Ordering one more unit is a gamble: it helps (saves c_u) if demand
turns out to reach that unit, and hurts (costs c_o) if it does not.
The optimal Q is where that gamble is exactly break-even.
The critical fractile
Consider raising the order from Q to Q+1. The
extra unit sells only if demand is at least Q+1 — probability
P(D > Q) — earning c_u; otherwise it is wasted,
costing c_o. Keep adding units while the expected gain beats the expected
loss, and stop when they balance:
c_u\,P(D > Q) = c_o\,P(D \le Q).
Using P(D > Q) = 1 - P(D \le Q) and solving gives the single most useful
formula in single-period inventory — the critical fractile (or critical ratio):
- Order up to the quantity Q^{*} at which
\displaystyle P(D \le Q^{*}) = \frac{c_u}{c_u + c_o}.
- That target probability is the optimal service level — the chance of not
running out.
- So Q^{*} is the corresponding quantile of the demand
distribution.
The whole decision reduces to a ratio of two costs, read off as a point on the demand distribution.
Reading it off the demand curve
When demand follows a
normal distribution
with mean \mu and standard deviation \sigma, the
optimal order is Q^{*} = \mu + z\,\sigma, where z
is the z-value whose cumulative probability equals the critical fractile.

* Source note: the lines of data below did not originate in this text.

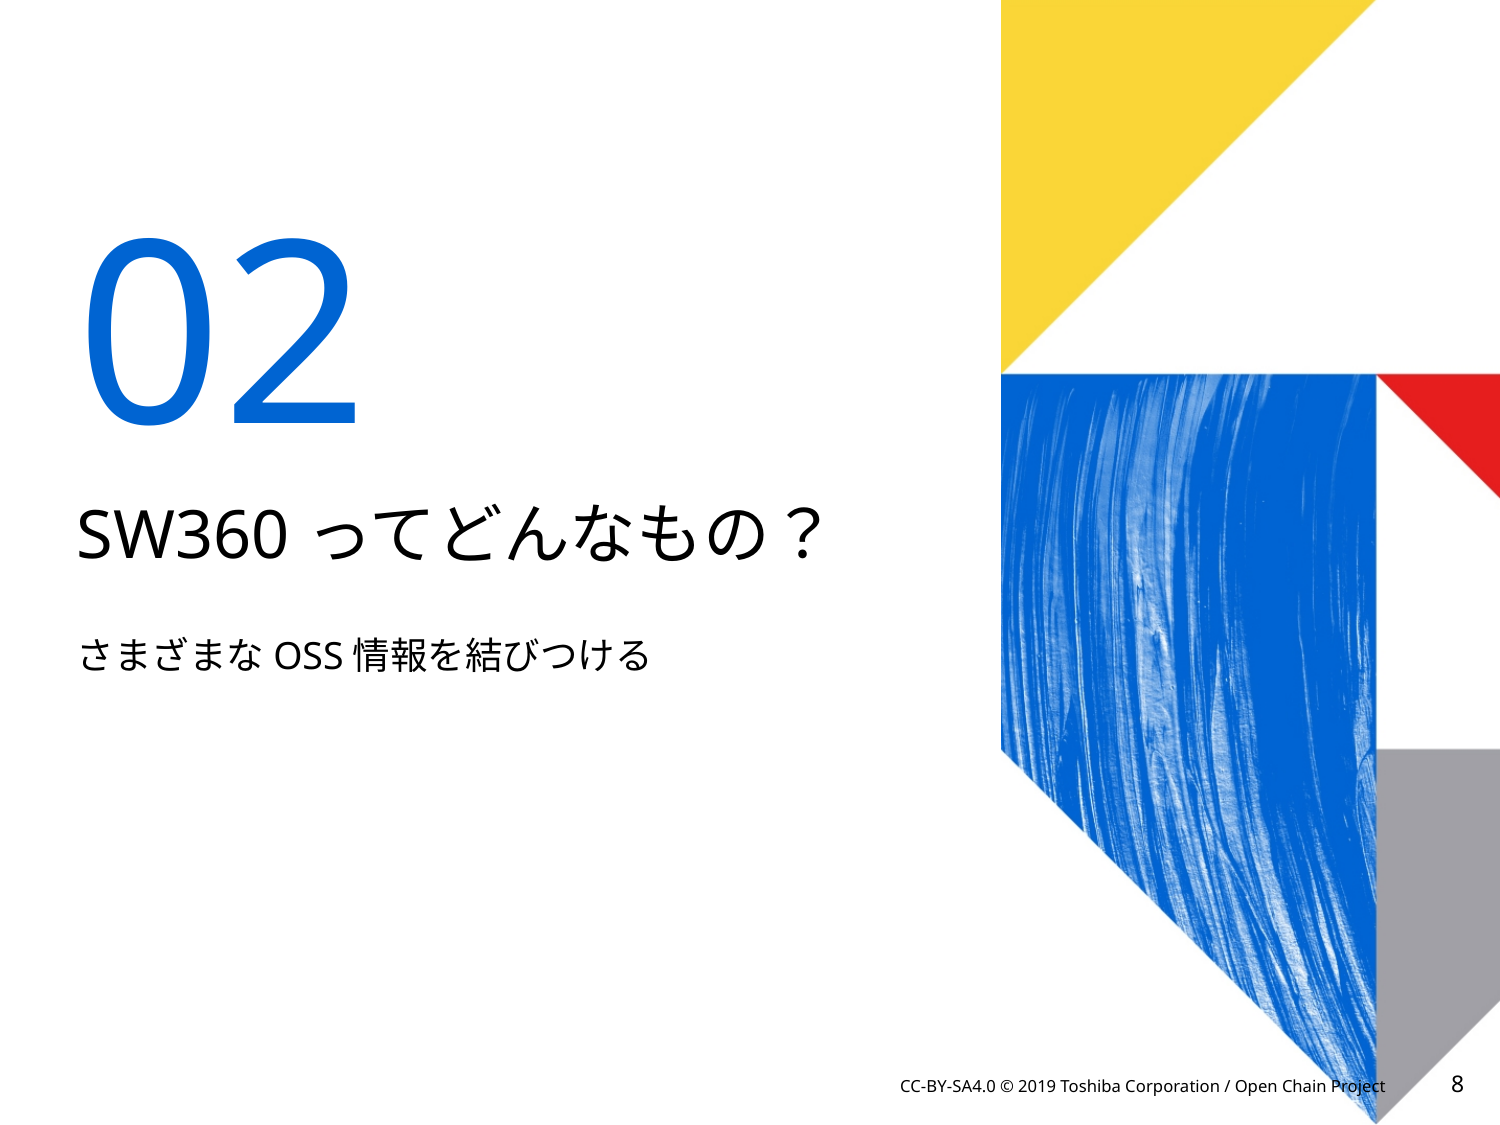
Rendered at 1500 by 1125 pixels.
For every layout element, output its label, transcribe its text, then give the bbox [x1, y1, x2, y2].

list 02 [0, 0, 542, 480]
title SW360ってどんなもの？ [76, 501, 974, 590]
picture [1001, 0, 1500, 1125]
list さまざまなOSS情報を結びつける [76, 624, 972, 689]
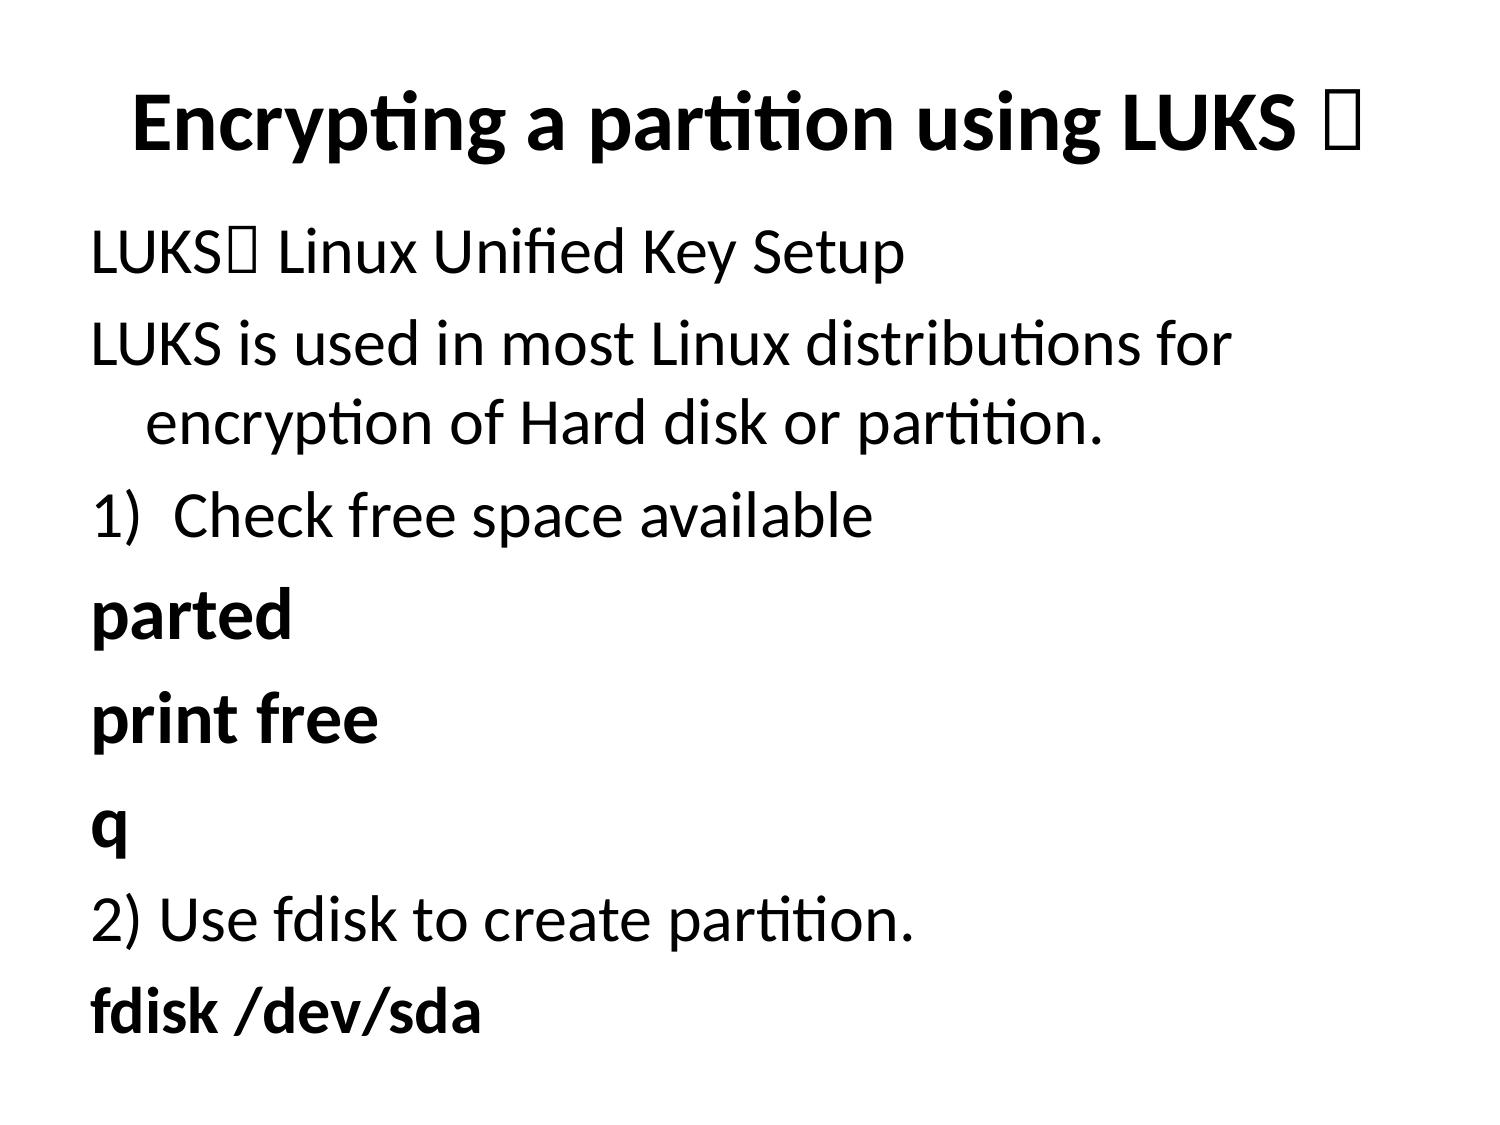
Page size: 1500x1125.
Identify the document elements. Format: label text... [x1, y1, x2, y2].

Slide the cost ratio and
watch the optimal quantile move along the demand distribution:
When the critical fractile is 0.5 (underage and overage equally painful),
Q^{*} sits right at the mean. Make lost sales hurt more than leftovers and
the fractile climbs above 0.5, pushing Q^{*} to
the right — you deliberately over-stock. Make leftovers the bigger worry and the fractile drops, pulling
Q^{*} below the mean.
Worked example
A bakery sells croissants that cost \pounds 1 to make and sell for
\pounds 3; unsold ones are worthless at close. So the underage cost (a lost
sale) is the forgone profit c_u = 3 - 1 = \pounds 2, and the overage cost (an
unsold croissant) is the wasted production c_o = \pounds 1. The critical
fractile is
\frac{c_u}{c_u + c_o} = \frac{2}{2 + 1} = 0.667.
Daily demand is roughly normal with mean \mu = 100 and standard deviation
\sigma = 20. The z-value for a cumulative probability of
0.667 is about z = 0.43, so
Q^{*} = \mu + z\sigma = 100 + 0.43 \times 20 \approx 109 \text{ croissants.}
The bakery stocks above its average demand — not because it expects 109, but because a missed
sale (£2) stings twice as much as a wasted croissant (£1). The cost ratio, not the average, sets the
target.
Then c_u = c_o, the critical fractile is
c_u/(c_u+c_o) = 0.5, and the optimal order is exactly the
median demand — for a symmetric distribution, the mean. Only in this perfectly
balanced case does "order the average" happen to be right. The moment the two costs differ — and they
almost always do — the optimal order moves off the average toward whichever mistake is cheaper. High-margin
goods with cheap production (newspapers, fast fashion) have a high fractile and are stocked
aggressively; low-margin perishables with costly waste (sushi, blood products) have a low fractile and
are stocked lean.
The most common newsvendor blunder is to order the mean and feel prudent. That is optimal only
in the knife-edge case c_u = c_o. Whenever the costs are unequal — the usual
situation — ordering the average leaves money on the table. If under-stocking is far more expensive than
over-stocking (a critical vaccine, a flagship product launch), the right service level might be 95% or
99%, far above the mean. If leftovers are ruinous (a wedding cake, a bespoke print run), it might be
well below. Let the cost ratio decide the service level — never the average alone.